Etiology and Pathogenesis
Potter sequence caused by complex maldevelopment of the lower urinary tract leading to total urinary obstruction.
Questions
1. Certain types of Potter sequence might be amenable to intrauterine therapy. Which causes of Potter sequence might be corrected; for which causes would this be unlikely?
2. Injection of fluid into the uterus has been suggested as a potential intervention for Potter sequence. What are some potential problem with this approach?
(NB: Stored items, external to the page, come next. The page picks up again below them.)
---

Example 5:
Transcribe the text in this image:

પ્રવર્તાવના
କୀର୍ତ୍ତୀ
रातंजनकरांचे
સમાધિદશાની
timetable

3. What other developmental abnormalities are frequently detected using fetal ultrasound?
4. Fetal DNA can be recovered from maternal circulation and sequenced to detect mutations. Would this approach aid in the early diagnosis of Potter sequence?
5. Potter sequence is a consequence of a combination of dysplasia, disruption, and deformation. How are each of these related to the findings in the case?